Many people want to buy homes but are wary of floating interest rates. (Photo: Vietnam+)

Sharing his thoughts on these incentives, Mr. Nguyen Van Chien (30 years old, Hanoi) said: “I considered taking out a home loan, but the low-interest rate only lasts for a few months, and I don’t know what will happen after that. With my current income, I’m afraid I won’t be able to manage if the interest rate increases later.”

Another reader, Ms. Tran Mai Hoa, opined that while the borrowing rate has decreased, real estate prices in major cities like Hanoi and Ho Chi Minh City remain astronomically high compared to the average income. A two-bedroom apartment in Hanoi’s outskirts currently ranges from VND 2.5-3.5 billion, while the average monthly income of a young family is only about VND 20-30 million.

Ms. Hoa expressed her concern: “The low-interest rate is good, but with such high property prices, taking out a bank loan means worrying about repayments every month, leaving little room for other expenses.”

Mr. Dinh Minh Tuan, Director of Batdongsan in the Southern region, stated that an interest rate below 6% for 3-6 months is merely a “bait” to attract customers. Short-term incentives are insufficient to alleviate financial pressure throughout the loan’s lifespan (typically 15-20 years), especially with the current high property prices.

Data from the State Bank of Vietnam also shows that home loan credit increased by only 6% in 2024, while general credit growth during the same period was 15%. These incentives have not been effective as property prices continue to soar, deterring potential borrowers.
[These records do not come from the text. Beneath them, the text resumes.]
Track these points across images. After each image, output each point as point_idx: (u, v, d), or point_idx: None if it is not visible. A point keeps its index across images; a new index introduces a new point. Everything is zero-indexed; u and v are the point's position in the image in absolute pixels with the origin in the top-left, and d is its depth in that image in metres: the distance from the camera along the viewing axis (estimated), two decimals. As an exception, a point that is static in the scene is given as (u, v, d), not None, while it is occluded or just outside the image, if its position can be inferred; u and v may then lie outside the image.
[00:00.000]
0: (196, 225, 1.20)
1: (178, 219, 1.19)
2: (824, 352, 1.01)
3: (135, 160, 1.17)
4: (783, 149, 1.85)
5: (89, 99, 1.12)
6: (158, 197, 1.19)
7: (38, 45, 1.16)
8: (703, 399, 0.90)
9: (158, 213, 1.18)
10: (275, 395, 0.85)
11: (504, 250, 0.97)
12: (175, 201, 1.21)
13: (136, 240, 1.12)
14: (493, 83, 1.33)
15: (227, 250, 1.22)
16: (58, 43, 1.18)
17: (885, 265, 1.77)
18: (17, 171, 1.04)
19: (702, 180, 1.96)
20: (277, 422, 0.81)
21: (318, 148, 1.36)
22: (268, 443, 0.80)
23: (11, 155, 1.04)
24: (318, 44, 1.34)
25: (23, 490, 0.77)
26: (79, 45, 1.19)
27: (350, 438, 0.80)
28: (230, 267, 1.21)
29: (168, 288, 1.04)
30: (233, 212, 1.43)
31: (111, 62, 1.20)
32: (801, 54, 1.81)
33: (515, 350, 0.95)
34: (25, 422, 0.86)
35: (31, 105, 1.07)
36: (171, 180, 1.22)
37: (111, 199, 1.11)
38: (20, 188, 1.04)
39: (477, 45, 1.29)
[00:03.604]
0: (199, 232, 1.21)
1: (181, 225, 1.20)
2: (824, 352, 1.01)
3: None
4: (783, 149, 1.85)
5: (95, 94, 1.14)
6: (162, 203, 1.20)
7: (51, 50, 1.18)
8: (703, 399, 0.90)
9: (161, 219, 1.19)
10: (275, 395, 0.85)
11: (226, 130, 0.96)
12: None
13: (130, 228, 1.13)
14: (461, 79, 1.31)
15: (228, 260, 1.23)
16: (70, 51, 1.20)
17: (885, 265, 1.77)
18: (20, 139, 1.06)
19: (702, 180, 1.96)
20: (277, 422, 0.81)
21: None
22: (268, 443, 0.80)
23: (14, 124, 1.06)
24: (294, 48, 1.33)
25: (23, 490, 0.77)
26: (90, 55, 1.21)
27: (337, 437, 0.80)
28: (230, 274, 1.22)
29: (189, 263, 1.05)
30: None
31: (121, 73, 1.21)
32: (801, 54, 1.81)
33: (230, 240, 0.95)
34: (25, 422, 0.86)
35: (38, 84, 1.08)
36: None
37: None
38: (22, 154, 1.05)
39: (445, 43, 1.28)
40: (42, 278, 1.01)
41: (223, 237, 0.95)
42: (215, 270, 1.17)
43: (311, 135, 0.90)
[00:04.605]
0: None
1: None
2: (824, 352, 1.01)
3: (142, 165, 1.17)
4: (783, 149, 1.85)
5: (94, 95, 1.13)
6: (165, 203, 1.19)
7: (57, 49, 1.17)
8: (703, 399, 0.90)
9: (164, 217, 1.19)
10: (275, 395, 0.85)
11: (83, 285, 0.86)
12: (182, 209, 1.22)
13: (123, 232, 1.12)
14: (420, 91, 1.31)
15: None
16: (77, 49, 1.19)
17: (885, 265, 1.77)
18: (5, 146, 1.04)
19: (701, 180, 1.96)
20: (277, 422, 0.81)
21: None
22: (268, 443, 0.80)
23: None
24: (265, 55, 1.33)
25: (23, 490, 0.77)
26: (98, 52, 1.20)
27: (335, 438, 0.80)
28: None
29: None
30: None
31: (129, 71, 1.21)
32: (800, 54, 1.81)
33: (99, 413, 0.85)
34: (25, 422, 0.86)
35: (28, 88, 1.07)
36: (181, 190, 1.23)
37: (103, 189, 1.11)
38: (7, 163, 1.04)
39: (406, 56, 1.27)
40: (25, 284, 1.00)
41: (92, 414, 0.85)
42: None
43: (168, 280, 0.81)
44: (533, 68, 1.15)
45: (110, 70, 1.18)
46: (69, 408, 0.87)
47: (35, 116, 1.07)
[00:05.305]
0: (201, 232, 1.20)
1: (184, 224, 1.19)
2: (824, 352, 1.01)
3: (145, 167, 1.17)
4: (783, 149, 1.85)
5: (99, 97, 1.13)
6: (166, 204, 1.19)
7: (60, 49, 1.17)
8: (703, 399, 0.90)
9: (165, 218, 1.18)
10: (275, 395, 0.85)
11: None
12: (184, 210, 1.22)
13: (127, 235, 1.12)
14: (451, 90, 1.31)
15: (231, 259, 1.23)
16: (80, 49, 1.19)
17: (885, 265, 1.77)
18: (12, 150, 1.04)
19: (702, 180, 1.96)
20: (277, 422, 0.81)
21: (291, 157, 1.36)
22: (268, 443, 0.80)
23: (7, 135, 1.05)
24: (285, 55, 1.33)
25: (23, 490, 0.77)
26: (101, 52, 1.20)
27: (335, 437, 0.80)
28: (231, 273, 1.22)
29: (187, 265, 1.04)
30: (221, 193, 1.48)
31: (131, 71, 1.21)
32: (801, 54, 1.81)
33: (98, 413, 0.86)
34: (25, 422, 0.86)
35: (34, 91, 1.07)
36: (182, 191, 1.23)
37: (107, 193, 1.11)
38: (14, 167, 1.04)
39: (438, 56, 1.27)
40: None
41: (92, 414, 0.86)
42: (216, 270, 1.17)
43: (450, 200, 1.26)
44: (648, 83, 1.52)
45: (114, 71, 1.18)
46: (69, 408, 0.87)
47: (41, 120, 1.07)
Complicated loan procedures create obstacles

Another critical factor is the stricter evaluation of loan applications. Banks are now very cautious about real estate loans due to concerns over bad debt risks.
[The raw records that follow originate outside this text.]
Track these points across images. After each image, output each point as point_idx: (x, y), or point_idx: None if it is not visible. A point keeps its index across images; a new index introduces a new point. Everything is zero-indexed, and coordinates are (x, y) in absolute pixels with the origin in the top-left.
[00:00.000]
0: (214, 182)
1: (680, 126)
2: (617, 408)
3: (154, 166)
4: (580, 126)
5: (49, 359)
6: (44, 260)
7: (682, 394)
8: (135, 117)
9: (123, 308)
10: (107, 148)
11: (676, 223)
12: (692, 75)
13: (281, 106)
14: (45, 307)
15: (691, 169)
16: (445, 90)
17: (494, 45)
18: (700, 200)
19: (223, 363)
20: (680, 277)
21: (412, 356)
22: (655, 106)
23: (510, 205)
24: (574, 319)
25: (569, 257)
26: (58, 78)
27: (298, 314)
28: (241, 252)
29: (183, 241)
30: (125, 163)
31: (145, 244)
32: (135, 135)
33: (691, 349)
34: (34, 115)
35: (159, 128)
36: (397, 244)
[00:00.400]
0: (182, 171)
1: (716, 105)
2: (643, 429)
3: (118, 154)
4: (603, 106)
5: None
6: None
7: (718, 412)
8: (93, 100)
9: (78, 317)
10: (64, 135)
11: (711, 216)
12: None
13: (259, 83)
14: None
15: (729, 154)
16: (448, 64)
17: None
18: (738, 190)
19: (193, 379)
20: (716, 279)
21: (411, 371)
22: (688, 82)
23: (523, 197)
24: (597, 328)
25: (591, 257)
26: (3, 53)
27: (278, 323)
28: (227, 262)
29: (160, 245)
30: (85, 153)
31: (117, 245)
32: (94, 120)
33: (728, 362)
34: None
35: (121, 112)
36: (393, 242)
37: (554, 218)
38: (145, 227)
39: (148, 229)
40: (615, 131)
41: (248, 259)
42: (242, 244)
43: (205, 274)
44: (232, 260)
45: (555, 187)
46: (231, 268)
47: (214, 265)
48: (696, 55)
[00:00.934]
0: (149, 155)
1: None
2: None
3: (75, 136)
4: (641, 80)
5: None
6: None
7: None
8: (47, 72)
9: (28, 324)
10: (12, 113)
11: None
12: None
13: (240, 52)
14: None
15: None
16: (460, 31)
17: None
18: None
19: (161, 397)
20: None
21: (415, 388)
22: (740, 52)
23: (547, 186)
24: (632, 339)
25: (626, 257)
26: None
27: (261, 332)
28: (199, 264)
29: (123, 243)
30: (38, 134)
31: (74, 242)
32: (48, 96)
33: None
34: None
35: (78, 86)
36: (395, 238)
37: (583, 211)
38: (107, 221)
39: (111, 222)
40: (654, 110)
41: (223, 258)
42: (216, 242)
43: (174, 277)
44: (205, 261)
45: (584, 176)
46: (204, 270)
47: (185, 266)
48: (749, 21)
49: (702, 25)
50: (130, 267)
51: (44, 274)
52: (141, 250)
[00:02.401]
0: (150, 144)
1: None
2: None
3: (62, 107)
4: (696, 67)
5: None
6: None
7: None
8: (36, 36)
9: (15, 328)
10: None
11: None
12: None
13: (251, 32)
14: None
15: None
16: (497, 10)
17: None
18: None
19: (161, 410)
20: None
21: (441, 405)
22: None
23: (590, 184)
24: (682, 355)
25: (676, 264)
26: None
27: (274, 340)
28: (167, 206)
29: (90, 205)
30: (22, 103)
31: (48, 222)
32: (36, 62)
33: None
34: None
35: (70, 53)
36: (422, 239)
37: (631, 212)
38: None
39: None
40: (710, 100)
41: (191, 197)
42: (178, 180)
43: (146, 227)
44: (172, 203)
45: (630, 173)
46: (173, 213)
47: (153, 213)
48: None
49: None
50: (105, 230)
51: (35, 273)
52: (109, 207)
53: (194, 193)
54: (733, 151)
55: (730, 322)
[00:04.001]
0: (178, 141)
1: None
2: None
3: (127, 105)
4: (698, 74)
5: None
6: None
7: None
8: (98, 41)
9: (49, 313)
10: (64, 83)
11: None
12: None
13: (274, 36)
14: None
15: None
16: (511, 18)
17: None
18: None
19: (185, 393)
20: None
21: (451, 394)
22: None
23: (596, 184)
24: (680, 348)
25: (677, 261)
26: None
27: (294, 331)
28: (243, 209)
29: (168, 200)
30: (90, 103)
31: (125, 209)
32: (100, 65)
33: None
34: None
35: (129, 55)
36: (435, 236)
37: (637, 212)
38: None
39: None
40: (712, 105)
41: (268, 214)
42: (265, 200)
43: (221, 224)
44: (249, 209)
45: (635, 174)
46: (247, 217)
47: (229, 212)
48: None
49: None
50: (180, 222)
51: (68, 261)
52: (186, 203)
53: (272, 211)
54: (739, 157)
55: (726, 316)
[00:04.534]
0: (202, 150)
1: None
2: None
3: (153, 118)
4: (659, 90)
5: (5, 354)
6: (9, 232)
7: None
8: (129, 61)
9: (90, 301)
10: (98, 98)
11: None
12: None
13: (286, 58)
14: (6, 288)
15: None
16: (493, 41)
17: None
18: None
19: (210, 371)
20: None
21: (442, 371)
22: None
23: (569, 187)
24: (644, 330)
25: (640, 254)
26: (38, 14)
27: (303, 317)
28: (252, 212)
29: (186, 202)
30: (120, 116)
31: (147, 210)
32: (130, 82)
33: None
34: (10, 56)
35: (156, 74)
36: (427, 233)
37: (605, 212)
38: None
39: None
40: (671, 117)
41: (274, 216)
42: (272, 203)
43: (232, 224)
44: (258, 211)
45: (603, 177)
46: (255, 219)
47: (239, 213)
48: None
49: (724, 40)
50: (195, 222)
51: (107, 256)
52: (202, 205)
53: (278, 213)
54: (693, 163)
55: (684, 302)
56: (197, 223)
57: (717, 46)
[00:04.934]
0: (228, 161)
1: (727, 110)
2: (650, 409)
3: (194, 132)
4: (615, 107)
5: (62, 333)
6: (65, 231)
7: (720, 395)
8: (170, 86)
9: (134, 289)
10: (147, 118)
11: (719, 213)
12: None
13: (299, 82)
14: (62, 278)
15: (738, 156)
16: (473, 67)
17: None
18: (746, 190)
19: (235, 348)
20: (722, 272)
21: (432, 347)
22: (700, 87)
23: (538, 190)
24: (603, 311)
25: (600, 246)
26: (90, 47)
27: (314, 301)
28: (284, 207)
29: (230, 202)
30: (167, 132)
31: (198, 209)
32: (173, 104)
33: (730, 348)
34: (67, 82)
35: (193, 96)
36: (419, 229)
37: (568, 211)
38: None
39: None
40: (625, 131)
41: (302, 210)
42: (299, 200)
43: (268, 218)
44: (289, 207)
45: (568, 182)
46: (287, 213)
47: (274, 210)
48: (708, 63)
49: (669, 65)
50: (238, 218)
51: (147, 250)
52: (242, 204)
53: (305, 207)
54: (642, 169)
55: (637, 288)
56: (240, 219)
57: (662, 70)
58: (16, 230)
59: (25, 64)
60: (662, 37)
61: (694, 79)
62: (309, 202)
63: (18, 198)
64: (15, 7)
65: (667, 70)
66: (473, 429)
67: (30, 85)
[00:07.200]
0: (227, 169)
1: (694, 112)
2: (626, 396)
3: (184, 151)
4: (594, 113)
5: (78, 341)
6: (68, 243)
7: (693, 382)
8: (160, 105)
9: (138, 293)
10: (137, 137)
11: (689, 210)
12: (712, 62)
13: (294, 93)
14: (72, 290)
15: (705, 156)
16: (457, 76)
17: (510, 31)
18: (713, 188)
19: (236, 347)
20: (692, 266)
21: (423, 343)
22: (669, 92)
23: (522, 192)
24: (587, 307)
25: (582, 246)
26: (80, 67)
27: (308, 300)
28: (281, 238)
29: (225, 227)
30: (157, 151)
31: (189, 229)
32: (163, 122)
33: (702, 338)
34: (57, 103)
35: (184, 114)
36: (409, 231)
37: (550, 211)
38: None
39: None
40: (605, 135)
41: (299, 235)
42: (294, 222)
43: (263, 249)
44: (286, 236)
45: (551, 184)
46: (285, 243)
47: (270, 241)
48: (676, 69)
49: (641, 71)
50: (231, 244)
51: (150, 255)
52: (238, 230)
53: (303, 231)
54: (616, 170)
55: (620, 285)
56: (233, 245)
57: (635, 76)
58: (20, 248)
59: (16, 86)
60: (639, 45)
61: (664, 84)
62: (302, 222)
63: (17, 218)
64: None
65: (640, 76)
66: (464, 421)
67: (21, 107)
This situation makes it challenging for everyone to access loans, even those with a genuine need. Many customers have faced difficulties in proving their income or meeting the requirements for collateral.
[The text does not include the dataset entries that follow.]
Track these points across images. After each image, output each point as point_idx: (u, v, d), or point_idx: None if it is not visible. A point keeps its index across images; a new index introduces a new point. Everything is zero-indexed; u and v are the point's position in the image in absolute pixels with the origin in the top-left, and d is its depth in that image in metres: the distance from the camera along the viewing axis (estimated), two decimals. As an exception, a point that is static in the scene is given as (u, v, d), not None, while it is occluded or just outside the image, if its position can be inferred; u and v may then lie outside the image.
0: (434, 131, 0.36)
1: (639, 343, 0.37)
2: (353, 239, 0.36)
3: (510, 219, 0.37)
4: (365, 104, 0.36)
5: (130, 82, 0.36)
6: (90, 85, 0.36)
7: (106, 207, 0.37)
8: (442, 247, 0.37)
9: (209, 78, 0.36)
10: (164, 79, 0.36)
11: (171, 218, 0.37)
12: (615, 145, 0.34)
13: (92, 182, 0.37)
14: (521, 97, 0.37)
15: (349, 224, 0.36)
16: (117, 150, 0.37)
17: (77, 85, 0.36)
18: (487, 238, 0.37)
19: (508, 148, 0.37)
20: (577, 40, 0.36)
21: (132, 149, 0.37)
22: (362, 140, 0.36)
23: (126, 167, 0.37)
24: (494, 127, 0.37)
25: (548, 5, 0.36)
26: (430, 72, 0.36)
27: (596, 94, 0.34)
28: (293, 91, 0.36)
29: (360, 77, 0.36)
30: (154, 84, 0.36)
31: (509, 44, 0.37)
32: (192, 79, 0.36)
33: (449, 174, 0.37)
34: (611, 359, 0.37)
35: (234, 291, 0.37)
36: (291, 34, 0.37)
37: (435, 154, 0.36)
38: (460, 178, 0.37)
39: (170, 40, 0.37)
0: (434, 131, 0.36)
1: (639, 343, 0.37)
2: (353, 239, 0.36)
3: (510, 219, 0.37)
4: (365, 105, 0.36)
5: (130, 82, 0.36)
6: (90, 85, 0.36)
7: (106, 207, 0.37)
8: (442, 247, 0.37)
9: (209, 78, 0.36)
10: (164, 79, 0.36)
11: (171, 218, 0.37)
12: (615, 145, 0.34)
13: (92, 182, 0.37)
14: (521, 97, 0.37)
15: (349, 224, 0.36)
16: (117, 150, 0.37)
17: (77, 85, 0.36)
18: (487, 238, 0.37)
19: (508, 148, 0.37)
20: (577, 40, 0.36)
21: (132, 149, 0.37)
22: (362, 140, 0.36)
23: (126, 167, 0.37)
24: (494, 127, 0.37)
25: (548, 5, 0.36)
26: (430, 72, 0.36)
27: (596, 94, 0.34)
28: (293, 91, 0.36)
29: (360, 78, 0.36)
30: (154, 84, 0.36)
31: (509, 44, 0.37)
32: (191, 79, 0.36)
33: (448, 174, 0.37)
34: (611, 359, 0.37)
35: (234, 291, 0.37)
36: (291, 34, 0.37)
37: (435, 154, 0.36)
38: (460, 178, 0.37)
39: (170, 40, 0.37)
Customers hope for more incentives and long-term fixed rates in the real estate sector. (Photo: Vietnam+)

For real estate businesses, the challenge lies in legal matters. Many projects have not completed the necessary legal procedures, making banks hesitant to disburse loans. Businesses want to borrow to develop projects but cannot meet the requirements, leading to a stalemate in both supply and demand.

Overall, it is evident that the issue goes beyond the availability of credit incentives and involves factors such as market psychology, borrowers’ repayment capacity, interest rate stability, and project legality. To genuinely boost the real estate market, we need not just bank support but also more synchronized policies from the government to ensure reasonable prices, legal transparency, and efficient capital flow.

In reality, despite the banking sector’s reform efforts to simplify processes, stringent requirements for income verification, collateral, and legal documentation continue to hinder access to capital for both individuals and businesses.

The Director of the Retail Banking Division of a bank explained that loan procedures could not be simplified further due to credit risk management and bad debt prevention. For instance, borrowers still need to provide real estate collateral, income proof through salary slips or employment contracts, and bear expenses for notarization, collateral, and insurance. However, these conditions inadvertently create barriers for freelance workers or low-income individuals.

Dr. Can Van Luc, an economist, commented: “Loan procedures remain a hidden obstacle. Banks need to be more flexible in assessing borrowers’ financial capabilities, such as accepting non-traditional forms of income proof like bank transactions and business invoices.”

However, experts argue that procedures are not the only hurdle. Other factors, such as high property prices, low incomes, and limited housing supply, also contribute significantly to customers’ indifference.

To break this deadlock, we need synchronized policies to reduce home prices, extend interest rate incentives, improve procedures, and direct capital flow to meet actual demands. Only then can real estate credit be truly effective, putting the market back on a sustainable growth path./.